[Haskell-cafe] How to define a common return and bind?

Iavor Diatchki iavor.diatchki at gmail.com
Sat Apr 11 11:12:37 EDT 2009


Hi,

On Fri, Apr 10, 2009 at 1:28 AM, Bas van Dijk <v.dijk.bas at gmail.com> wrote:

> Now I'm wondering if the derive_* functions can be overloaded using
> something like this.

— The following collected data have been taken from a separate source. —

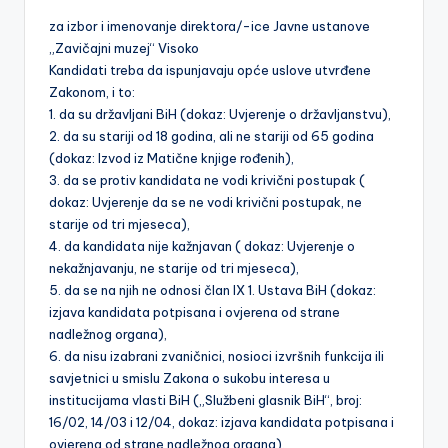
za izbor i imenovanje direktora/-ice Javne ustanove
„Zavičajni muzej“ Visoko
Kandidati treba da ispunjavaju opće uslove utvrđene
Zakonom, i to:
1. da su državljani BiH (dokaz: Uvjerenje o državljanstvu),
2. da su stariji od 18 godina, ali ne stariji od 65 godina
(dokaz: Izvod iz Matične knjige rođenih),
3. da se protiv kandidata ne vodi krivični postupak (
dokaz: Uvjerenje da se ne vodi krivični postupak, ne
starije od tri mjeseca),
4. da kandidata nije kažnjavan ( dokaz: Uvjerenje o
nekažnjavanju, ne starije od tri mjeseca),
5. da se na njih ne odnosi član IX 1. Ustava BiH (dokaz:
izjava kandidata potpisana i ovjerena od strane
nadležnog organa),
6. da nisu izabrani zvaničnici, nosioci izvršnih funkcija ili
savjetnici u smislu Zakona o sukobu interesa u
institucijama vlasti BiH („Službeni glasnik BiH“, broj:
16/02, 14/03 i 12/04, dokaz: izjava kandidata potpisana i
ovjerena od strane nadležnog organa).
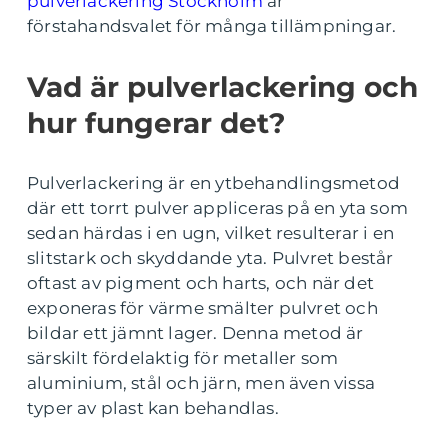
pulverlackering Stockholm
är
förstahandsvalet för många tillämpningar.
Vad är pulverlackering och
hur fungerar det?
Pulverlackering är en ytbehandlingsmetod
där ett torrt pulver appliceras på en yta som
sedan härdas i en ugn, vilket resulterar i en
slitstark och skyddande yta. Pulvret består
oftast av pigment och harts, och när det
exponeras för värme smälter pulvret och
bildar ett jämnt lager. Denna metod är
särskilt fördelaktig för metaller som
aluminium, stål och järn, men även vissa
typer av plast kan behandlas.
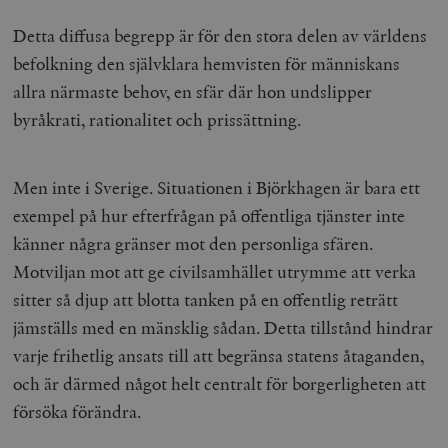
Detta diffusa begrepp är för den stora delen av världens
befolkning den självklara hemvisten för människans
allra närmaste behov, en sfär där hon undslipper
byråkrati, rationalitet och prissättning.
Men inte i Sverige. Situationen i Björkhagen är bara ett
exempel på hur efterfrågan på offentliga tjänster inte
känner några gränser mot den personliga sfären.
Motviljan mot att ge civilsamhället utrymme att verka
sitter så djup att blotta tanken på en offentlig reträtt
jämställs med en mänsklig sådan. Detta tillstånd hindrar
varje frihetlig ansats till att begränsa statens åtaganden,
och är därmed något helt centralt för borgerligheten att
försöka förändra.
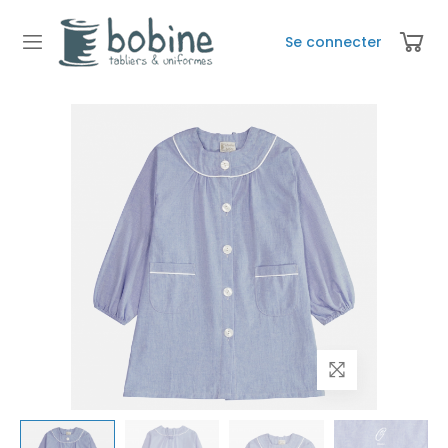
Se connecter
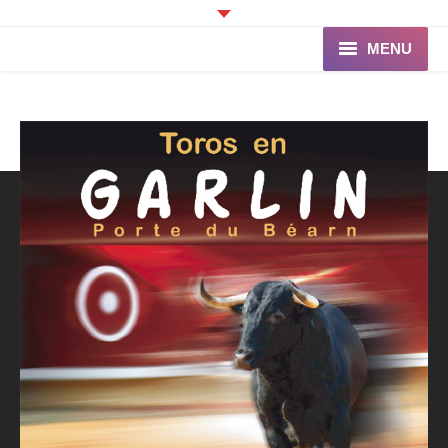
MENU
Accueil
Programme
Ganaderia de PINCHA
Les Toreros
Infos pratiques
La Peña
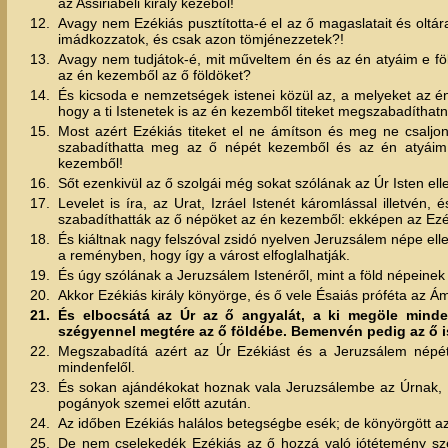
az Assiriabeli király kezéből!
12.
Avagy nem Ezékiás pusztította-é el az ő magaslatait és oltár
imádkozzatok, és csak azon tömjénezzetek?!
13.
Avagy nem tudjátok-é, mit műveltem én és az én atyáim e fö
az én kezemből az ő földöket?
14.
És kicsoda e nemzetségek istenei közül az, a melyeket az én
hogy a ti Istenetek is az én kezemből titeket megszabadíthat
15.
Most azért Ezékiás titeket el ne ámítson és meg ne csaljo
szabadíthatta meg az ő népét kezemből és az én atyáim k
kezemből!
16.
Sőt ezenkivül az ő szolgái még sokat szólának az Úr Isten elle
17.
Levelet is íra, az Urat, Izráel Istenét káromlással illetvé
szabadíthatták az ő népöket az én kezemből: ekképen az Ezé
18.
És kiáltnak nagy felszóval zsidó nyelven Jeruzsálem népe el
a reményben, hogy így a várost elfoglalhatják.
19.
És úgy szólának a Jeruzsálem Istenéről, mint a föld népeinek i
20.
Akkor Ezékiás király könyörge, és ő vele Ésaiás próféta az Ámó
21.
És elbocsátá az Úr az ő angyalát, a ki megöle minden 
szégyennel megtére az ő földébe. Bemenvén pedig az ő ist
22.
Megszabadítá azért az Úr Ezékiást és a Jeruzsálem népét 
mindenfelől.
23.
És sokan ajándékokat hoznak vala Jeruzsálembe az Úrnak, E
pogányok szemei előtt azután.
24.
Az időben Ezékiás halálos betegségbe esék; de könyörgött az 
25.
De nem cselekedék Ezékiás az ő hozzá való jótétemény szer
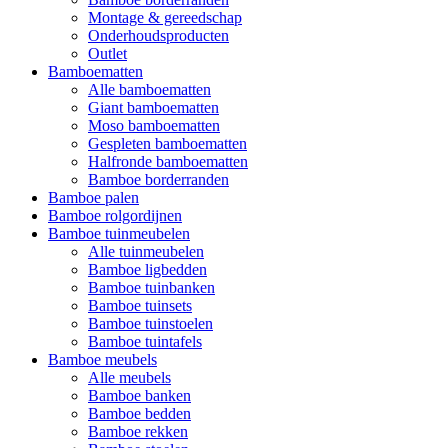
Montage & gereedschap
Onderhoudsproducten
Outlet
Bamboematten
Alle bamboematten
Giant bamboematten
Moso bamboematten
Gespleten bamboematten
Halfronde bamboematten
Bamboe borderranden
Bamboe palen
Bamboe rolgordijnen
Bamboe tuinmeubelen
Alle tuinmeubelen
Bamboe ligbedden
Bamboe tuinbanken
Bamboe tuinsets
Bamboe tuinstoelen
Bamboe tuintafels
Bamboe meubels
Alle meubels
Bamboe banken
Bamboe bedden
Bamboe rekken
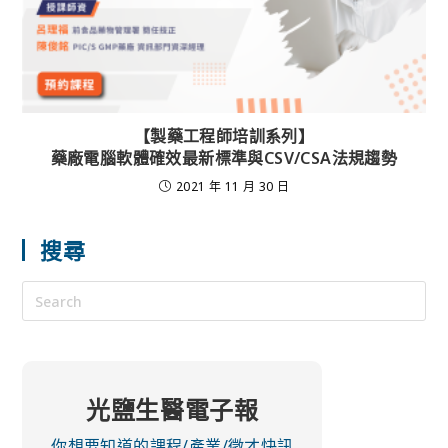
【製藥工程師培訓系列】
藥廠電腦軟體確效最新標準與CSV/CSA法規趨勢
2021 年 11 月 30 日
搜尋
光鹽生醫電子報
你想要知道的課程/產業/徵才快訊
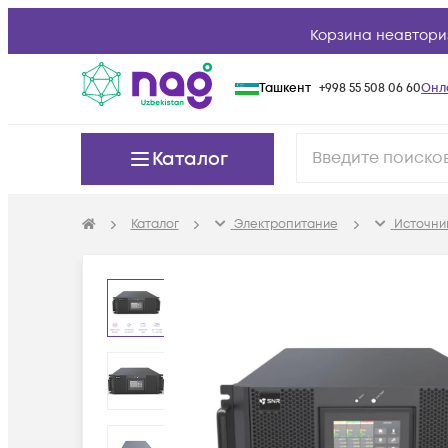
Корзина неавтори
Ташкент
+998 55 508 06 60
Онл
Каталог
Каталог
Электропитание
Источни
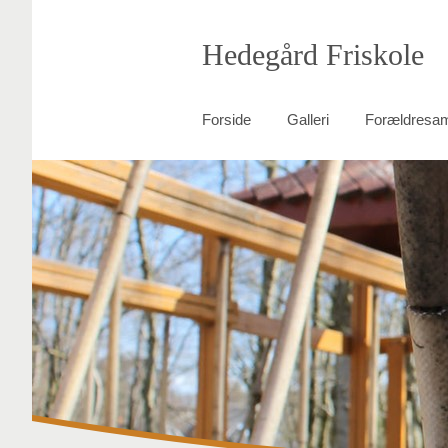
Hedegård Friskole
Forside
Galleri
Forældresa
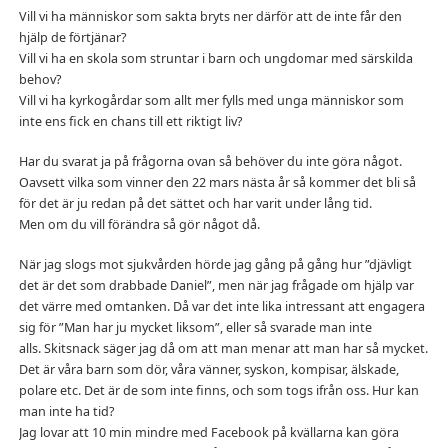
Vill vi ha människor som sakta bryts ner därför att de inte får den
hjälp de förtjänar?
Vill vi ha en skola som struntar i barn och ungdomar med särskilda
behov?
Vill vi ha kyrkogårdar som allt mer fylls med unga människor som
inte ens fick en chans till ett riktigt liv?
Har du svarat ja på frågorna ovan så behöver du inte göra något.
Oavsett vilka som vinner den 22 mars nästa år så kommer det bli så
för det är ju redan på det sättet och har varit under lång tid.
Men om du vill förändra så gör något då.
När jag slogs mot sjukvården hörde jag gång på gång hur ”djävligt
det är det som drabbade Daniel”, men när jag frågade om hjälp var
det värre med omtanken. Då var det inte lika intressant att engagera
sig för ”Man har ju mycket liksom”, eller så svarade man inte
alls. Skitsnack säger jag då om att man menar att man har så mycket.
Det är våra barn som dör, våra vänner, syskon, kompisar, älskade,
polare etc. Det är de som inte finns, och som togs ifrån oss. Hur kan
man inte ha tid?
Jag lovar att 10 min mindre med Facebook på kvällarna kan göra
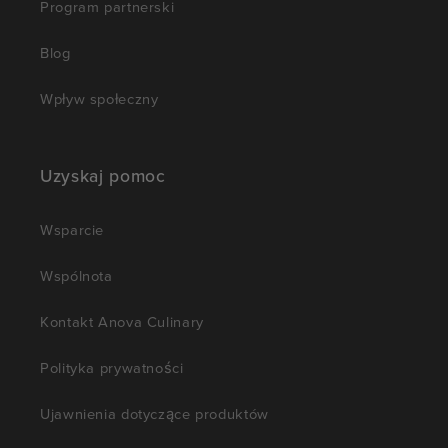
Program partnerski
Blog
Wpływ społeczny
Uzyskaj pomoc
Wsparcie
Wspólnota
Kontakt Anova Culinary
Polityka prywatności
Ujawnienia dotyczące produktów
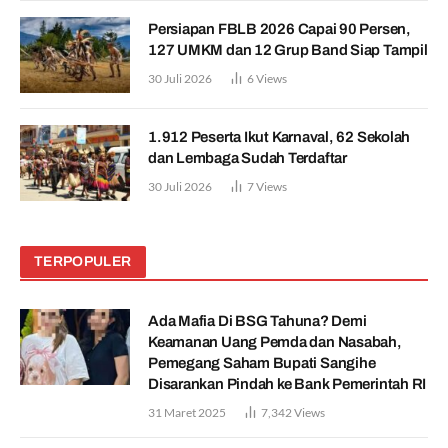
Persiapan FBLB 2026 Capai 90 Persen,
127 UMKM dan 12 Grup Band Siap Tampil
30 Juli 2026
6
Views
1.912 Peserta Ikut Karnaval, 62 Sekolah
dan Lembaga Sudah Terdaftar
30 Juli 2026
7
Views
TERPOPULER
Ada Mafia Di BSG Tahuna? Demi
Keamanan Uang Pemda dan Nasabah,
Pemegang Saham Bupati Sangihe
Disarankan Pindah ke Bank Pemerintah RI
31 Maret 2025
7,342
Views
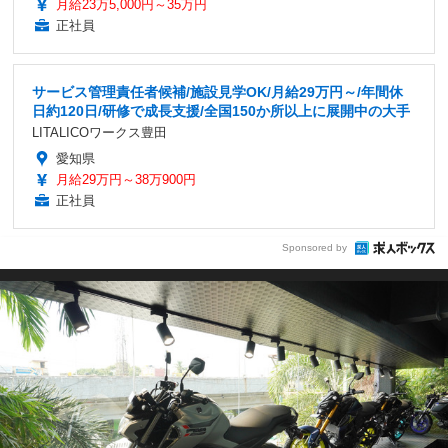
月給23万5,000円～35万円
正社員
サービス管理責任者候補/施設見学OK/月給29万円～/年間休
日約120日/研修で成長支援/全国150か所以上に展開中の大手
LITALICOワークス豊田
愛知県
月給29万円～38万900円
正社員
Sponsored by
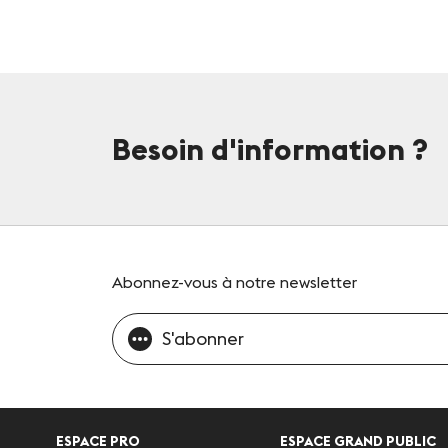
Besoin d'information
?
Abonnez-vous
à notre newsletter
S'abonner
ESPACE PRO
ESPACE GRAND PUBLIC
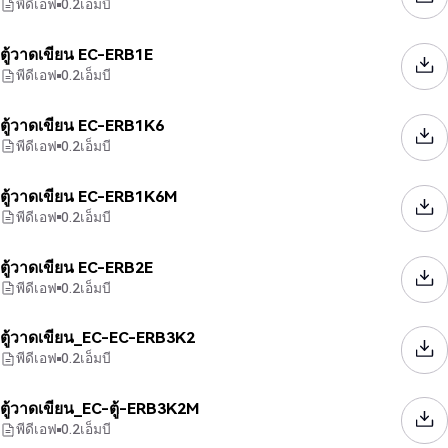
พีดีเอฟ
0.2
เอ็มบี
ตู้วาดเขียน EC-ERB1E
พีดีเอฟ
0.2
เอ็มบี
ตู้วาดเขียน EC-ERB1K6
พีดีเอฟ
0.2
เอ็มบี
ตู้วาดเขียน EC-ERB1K6M
พีดีเอฟ
0.2
เอ็มบี
ตู้วาดเขียน EC-ERB2E
พีดีเอฟ
0.2
เอ็มบี
ตู้วาดเขียน_EC-EC-ERB3K2
พีดีเอฟ
0.2
เอ็มบี
ตู้วาดเขียน_EC-ตู้-ERB3K2M
พีดีเอฟ
0.2
เอ็มบี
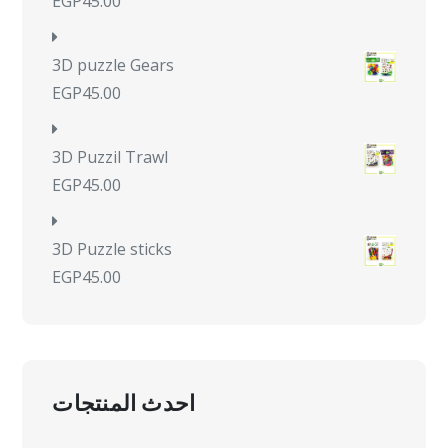
EGP
45.00
3D puzzle Gears
EGP
45.00
3D Puzzil Trawl
EGP
45.00
3D Puzzle sticks
EGP
45.00
احدث المنتجات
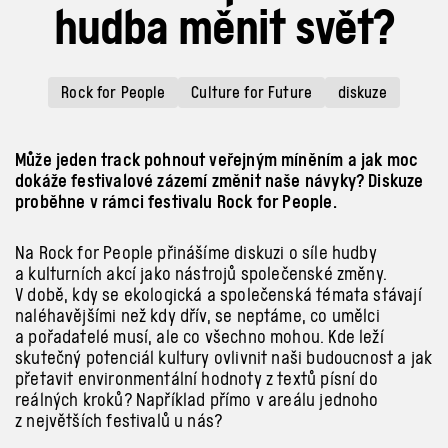
hudba měnit svět?
Rock for People
Culture for Future
diskuze
Může jeden track pohnout veřejným míněním a jak moc
dokáže festivalové zázemí změnit naše návyky? Diskuze
proběhne v rámci festivalu Rock for People.
Na Rock for People přinášíme diskuzi o síle hudby
a kulturních akcí jako nástrojů společenské změny.
V době, kdy se ekologická a společenská témata stávají
naléhavějšími než kdy dřív, se neptáme, co umělci
a pořadatelé musí, ale co všechno mohou. Kde leží
skutečný potenciál kultury ovlivnit naši budoucnost a jak
přetavit environmentální hodnoty z textů písní do
reálných kroků? Například přímo v areálu jednoho
z největších festivalů u nás?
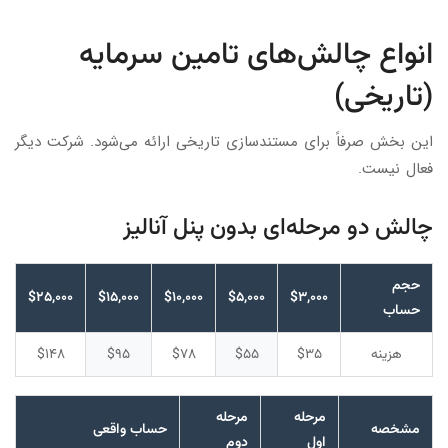
انواع چالش‌های تامین سرمایه
(تاریخی)
این بخش صرفاً برای مستندسازی تاریخی ارائه می‌شود. شرکت دیگر
فعال نیست.
چالش دو مرحله‌ای بدون پنل آنالیز
حجم
$۲۵,۰۰۰
$۱۵,۰۰۰
$۱۰,۰۰۰
$۵,۰۰۰
$۳,۰۰۰
حساب
هزینه
$۳۵
$۵۵
$۷۸
$۹۵
$۱۴۸
مرحله
مرحله
مشخصه
حساب واقعی
اول
دوم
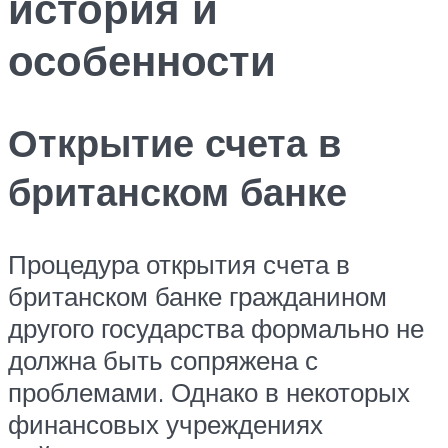
история и
особенности
Открытие счета в
британском банке
Процедура открытия счета в
британском банке гражданином
другого государства формально не
должна быть сопряжена с
проблемами. Однако в некоторых
финансовых учреждениях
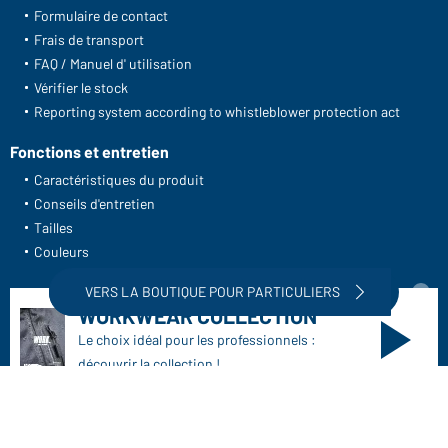
Formulaire de contact
Frais de transport
FAQ / Manuel d' utilisation
Vérifier le stock
Reporting system according to whistleblower protection act
Fonctions et entretien
Caractéristiques du produit
Conseils d'entretien
Tailles
Couleurs
Vers la boutique pour particuliers
WORKWEAR COLLECTION
Le choix idéal pour les professionnels :
découvrir la collection !
CORPORATE WORKWEAR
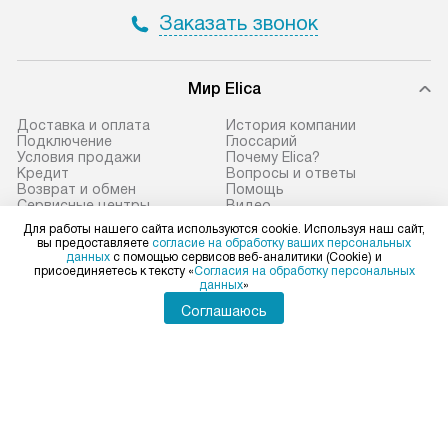
и отдельная доставка аксессуаров
и регулярное об
Заказать звонок
не предусмотрена.
обеспечивают п
и эффективную 
В оговоренный день служба
техники, предо
Мир Elica
доставки доставит упакованный
ошибки и прежд
прибор до двери или прихожей.
Доставка и оплата
История компании
Если необходимо переместить
Готовые коммун
Подключение
Глоссарий
Условия продажи
Почему Elica?
прибор до места установки,
предполагают, в
Кредит
Вопросы и ответы
пожалуйста, предварительно
от категории, на
Возврат и обмен
Помощь
Сервисные центры
Видео
уточните это с менеджером.
установленной р
Ремонт
Контакты
Для работы нашего сайта используются cookie. Используя наш сайт,
За данную услугу взимается
к воде, крана и 
Статьи и акции
Сайты-партнеры
вы предоставляете
согласие на обработку ваших персональных
данных
с помощью сервисов веб-аналитики (Cookie) и
дополнительная плата. Важно
слива. Стандарт
присоединяетесь к тексту «
Согласия на обработку персональных
учитывать, что если размеры
включает в себя:
данных
»
Elica в социальных сетях
прибора не позволяют ему пройти
транспортировоч
Соглашаюсь
через дверной проем, сотрудники
разблокировку п
транспортной службы не могут
соединение отде
демонтировать дверцы, ручки или
монтаж техники 
Для физических лиц
shop@elicahome.ru
другие выступающие элементы, так
на место с пров
Для юридических лиц
как это может привести к отказу
подключение к 
business@kvalitet.company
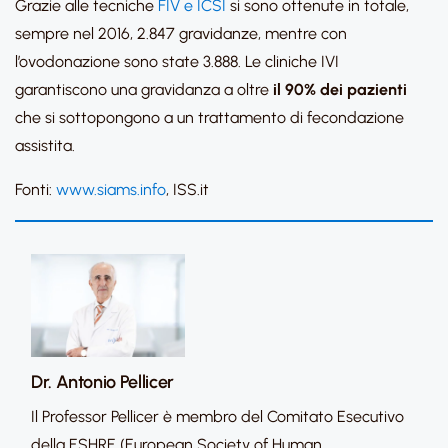
Grazie alle tecniche
FIV e ICSI
si sono ottenute in totale,
sempre nel 2016, 2.847 gravidanze, mentre con
l’ovodonazione sono state 3.888. Le cliniche IVI
garantiscono una gravidanza a oltre
il 90% dei pazienti
che si sottopongono a un trattamento di fecondazione
assistita.
Fonti:
www.siams.info
, ISS.it
Dr. Antonio Pellicer
Il Professor Pellicer è membro del Comitato Esecutivo
della ESHRE (European Society of Human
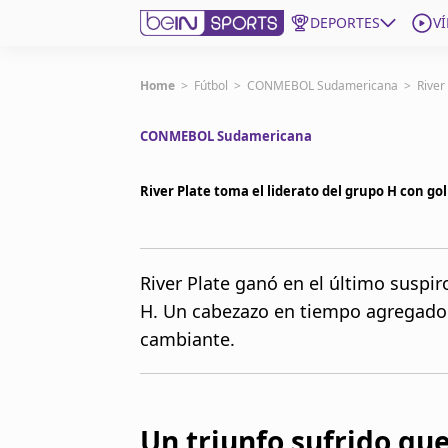
DEPORTES
V
Get Bein
Home
>
Fútbol
>
CONMEBOL Sudamericana
>
River
CONMEBOL Sudamericana
Language
EN
ES
Edition
United States
River Plate toma el liderato del grupo H con g
beIN XTRA
River Plate ganó en el último suspir
H. Un cabezazo en tiempo agregado 
Administrar notificaciones
Programación
cambiante.
Contáctanos
Un triunfo sufrido que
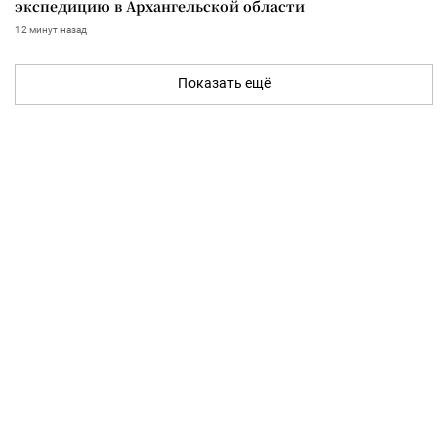
экспедицию в Архангельской области
12 минут назад
Показать ещё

Note that the following doesn't typecheck:
>
> ----------------------------------------
>
> {-# LANGUAGE MultiParamTypeClasses #-}
> {-# LANGUAGE RankNTypes #-}
> {-# LANGUAGE FunctionalDependencies #-}
> {-# LANGUAGE FlexibleInstances #-}
>
> ----------------------------------------
>
> class Iso m n | m -> n, n -> m where
>    close :: forall a. m a -> n a
>    open  :: forall a. n a -> m a

If the intention is to capture the idea of an isomorphism between
monads, then the functional dependencies on the class are not correct.
 For example, they assert that a monad can be isomorphic to at most
one other monad, which is not true.  For example, you can have two
different monads that ar implemented in the same way under the hood:

newtype T1 a = T1 { unT1 :: MyMonad a }
newtype T2 a = T2 { unT2 :: MyMonad a }

instance Iso MyMonad T1 where ...
instance Iso MyMonad T2 where ...

This violates the first functional dependency that you wrote.  On the
other hand, for the task at hand, we know that if we know the
"derived" monad, then we will always know its implementation exactly.
So the following concept might be more appropriate:

class DerivedM new old | new -> old where
  close :: old a -> new a
  open :: new a -> old a

Now it certainly makes sense to define the following instances:

instance DerivedM T1 MyMonad where ...
instance DerivedM T2 MyMonad where ...

Note that this is essentially what Yusaku did by removing the one
functional dependency (although the arguments of DerivedM are in the
opposite order from the arguments of Iso).  This is also exactly what
you did when you rewrote the example to use type families.  I kind of
like this idea because it removes the need to use the rank-2 type
extension, so I might try to implement it in monadLib.  Thanks!

-Iavor
PS: You said that you find type families easier to understand then
functional dependencies.  While I can certainly believe that, I would
encourage you to try to understand the concept of a functional
dependency (which in actuality is not that complicated at all).  It is
a single concept that is useful in many situations, even ones that go
beyond Haskell programming (e.g., database design).  It will also help
you understand much better the multitude of related Haskell extensions
(associated type synonyms, associated data types, type families).